Composing was started even before the film was launched, with the first song being recorded on 9 August 2011. Sonu Nigam originally sang the melody titled "Mazhai Mazhai Mazhaiyo Mazhai", which was recorded in Mumbai. The final version, however, featured Karthik's vocals. Neha Bhasin, who had sung "Pesugiren" in Satham Podathey, lent her voice for the song "Kaadhal Endhan Kaadhal". The song "Padapadakkudhu Maname" was sung by Blaaze and Krish; the former wrote the rap lyrics.

Nandini Srikar was chosen to sing "Aaha Kadhal" after Vasanth was impressed with her song "Bhare Naina" in Ra.One (2011). The song was recorded in Mumbai. Ramesh Vinayakam, who previously worked as a composer in Vasanth's Yai! Nee Romba Azhaga Irukey! (2002), sang a peppy number titled "Stop the Paatu". Yuvan himself sang "Unakkagave", which Vasanth claimed was the first dubstep track in Tamil cinema. The final mixing was done by Kausikan Sivalingam in Berlin.

The album was launched on 1 December 2012 at the Park Sheraton Hotel in Chennai. The event was hosted by television anchors Ma Ka Pa Anand and Dhivyadharshini.

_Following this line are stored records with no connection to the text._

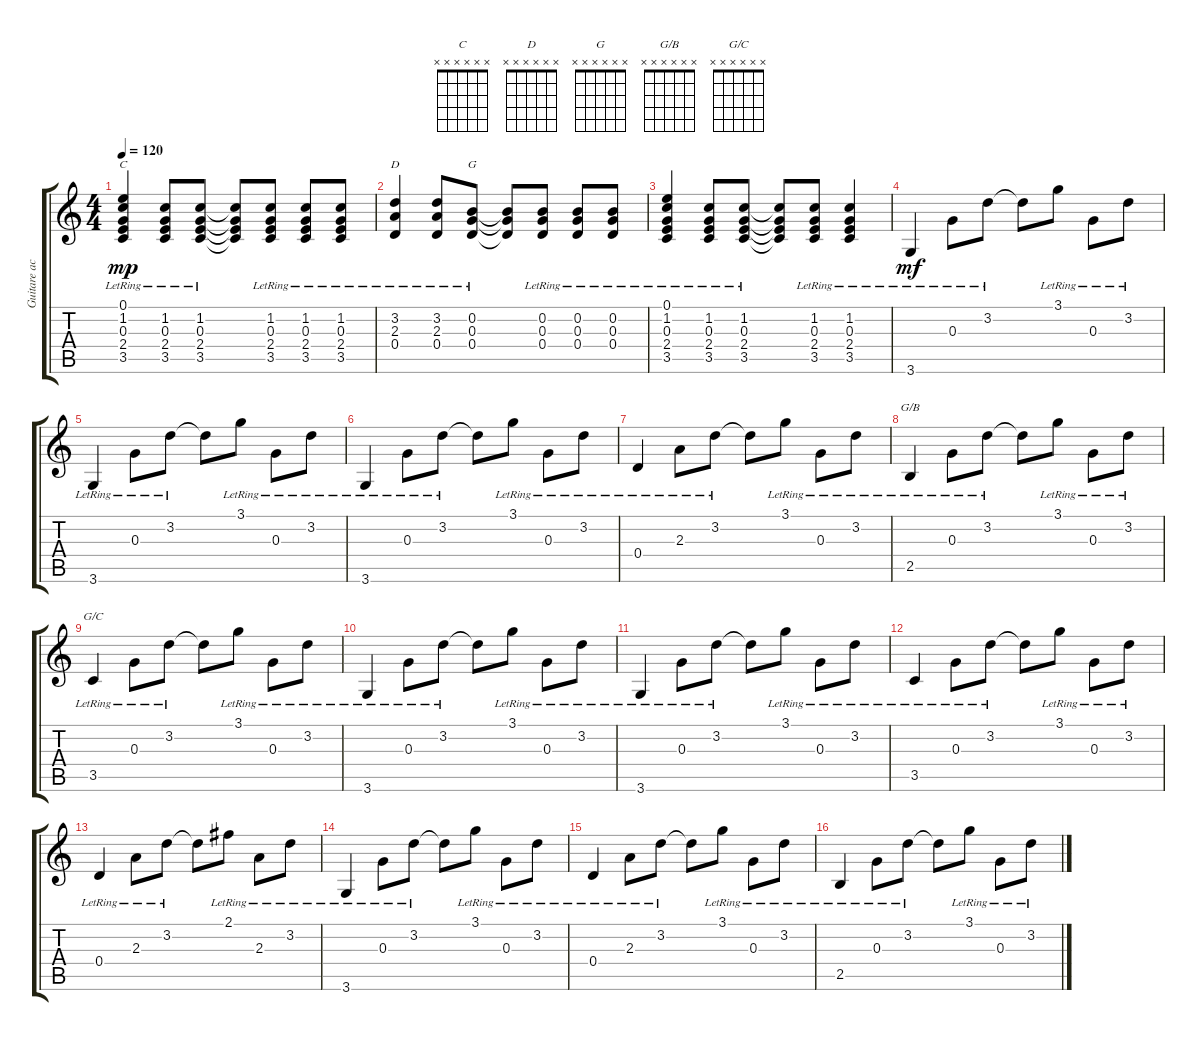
\track ("Guitare acoustique" "Guitare ac") {instrument acousticguitarsteel}
\staff {score tabs}
\tuning (E4 B3 G3 D3 A2 E2) {hide}
\chord ("C" x x x x x x)
\chord ("D" x x x x x x)
\chord ("G" x x x x x x)
\chord ("G/B" x x x x x x)
\chord ("G/C" x x x x x x)
\ts (4 4)
\tempo 120
\clef g2
\ks c
(0.1{lr} 1.2{lr} 0.3{lr} 2.4{lr} 3.5{lr}).4{ch "C" dy mp} (1.2{lr} 0.3{lr} 2.4{lr} 3.5{lr}).8 (1.2{lr} 0.3{lr} 2.4{lr} 3.5{lr}).8 (1.2{t} 0.3{t} 2.4{t} 3.5{t}).8 (1.2{lr} 0.3{lr} 2.4{lr} 3.5{lr}).8 (1.2{lr} 0.3{lr} 2.4{lr} 3.5{lr}).8 (1.2{lr} 0.3{lr} 2.4{lr} 3.5{lr}).8 |
(3.2{lr} 2.3{lr} 0.4{lr}).4{ch "D"} (3.2{lr} 2.3{lr} 0.4{lr}).8 (0.2{lr} 0.3{lr} 0.4{lr}).8{ch "G"} (0.2{t} 0.3{t} 0.4{t}).8 (0.2{lr} 0.3{lr} 0.4{lr}).8 (0.2{lr} 0.3{lr} 0.4{lr}).8 (0.2{lr} 0.3{lr} 0.4{lr}).8 |
(0.1{lr} 1.2{lr} 0.3{lr} 2.4{lr} 3.5{lr}).4 (1.2{lr} 0.3{lr} 2.4{lr} 3.5{lr}).8 (1.2{lr} 0.3{lr} 2.4{lr} 3.5{lr}).8 (1.2{t} 0.3{t} 2.4{t} 3.5{t}).8 (1.2{lr} 0.3{lr} 2.4{lr} 3.5{lr}).8 (1.2{lr} 0.3{lr} 2.4{lr} 3.5{lr}).4 |
3.6{lr}.4{dy mf} 0.3{lr}.8 3.2{lr}.8 3.2{t}.8 3.1{lr}.8 0.3{lr}.8 3.2{lr}.8 |
3.6{lr}.4 0.3{lr}.8 3.2{lr}.8 3.2{t}.8 3.1{lr}.8 0.3{lr}.8 3.2{lr}.8 |
3.6{lr}.4 0.3{lr}.8 3.2{lr}.8 3.2{t}.8 3.1{lr}.8 0.3{lr}.8 3.2{lr}.8 |
0.4{lr}.4 2.3{lr}.8 3.2{lr}.8 3.2{t}.8 3.1{lr}.8 0.3{lr}.8 3.2{lr}.8 |
2.5{lr}.4{ch "G/B"} 0.3{lr}.8 3.2{lr}.8 3.2{t}.8 3.1{lr}.8 0.3{lr}.8 3.2{lr}.8 |
3.5{lr}.4{ch "G/C"} 0.3{lr}.8 3.2{lr}.8 3.2{t}.8 3.1{lr}.8 0.3{lr}.8 3.2{lr}.8 |
3.6{lr}.4 0.3{lr}.8 3.2{lr}.8 3.2{t}.8 3.1{lr}.8 0.3{lr}.8 3.2{lr}.8 |
3.6{lr}.4 0.3{lr}.8 3.2{lr}.8 3.2{t}.8 3.1{lr}.8 0.3{lr}.8 3.2{lr}.8 |
3.5{lr}.4 0.3{lr}.8 3.2{lr}.8 3.2{t}.8 3.1{lr}.8 0.3{lr}.8 3.2{lr}.8 |
0.4{lr}.4 2.3{lr}.8 3.2{lr}.8 3.2{t}.8 2.1{lr}.8 2.3{lr}.8 3.2{lr}.8 |
3.6{lr}.4 0.3{lr}.8 3.2{lr}.8 3.2{t}.8 3.1{lr}.8 0.3{lr}.8 3.2{lr}.8 |
0.4{lr}.4 2.3{lr}.8 3.2{lr}.8 3.2{t}.8 3.1{lr}.8 0.3{lr}.8 3.2{lr}.8 |
2.5{lr}.4 0.3{lr}.8 3.2{lr}.8 3.2{t}.8 3.1{lr}.8 0.3{lr}.8 3.2{lr}.8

Karthik of Milliblog and Indo-Asian News Service gave the album positive reviews.

Track listing
| No. | Title | Singer(s) | Length |
|---|---|---|---|
| 1. | "Kaadhal Endhan Kaadhal" | Neha Bhasin | 5:02 |
| 2. | "Unakkaagave Uyir Vaazhgiren" | Yuvan Shankar Raja | 4:37 |
| 3. | "Padapadakkudhu Maname" | Krish, Blaaze | 5:46 |
| 4. | "Aaha Kaadhal Konji Pesudhe" | Nandini Srikar | 4:08 |
| 5. | "Mazhai Mazhai" | Karthik, Shweta Mohan | 5:55 |
| 6. | "Stop The Paatu" | Ramesh Vinayakam | 4:20 |
| Total length: |  |  | 29:48 |

== Release and reception ==
Moondru Per Moondru Kadhal was released on 1 May 2013 (May Day), and received mixed reviews from critics. S Saraswathi from Rediff.com gave 2.5 stars out of 5 and wrote "Moondru Per Moondru Kadhal lacks the intensity expected of a Vasanth film, but makes up for it with its exceptional music. Sify said, "MPMK is technically chic and Vasanth has made an interesting film which has its shares of romantic break-up's and heart breaks" and rated the film as average. Vivek Ramz of In.com rated the film 2.5 out of 5 and wrote "MPMK is not entirely bad and those who love pure romantic flicks can watch it once provided if you can sit through the bland first hour of the film." Baradwaj Rangan wrote for The Hindu that "the film isn't worked out very well. It doesn't build the way it ought to, and the various strands don't come together satisfactorily – they hang loose". In response to criticism over its pacing, the two hours and thirty minutes long film was shortened by 16 minutes.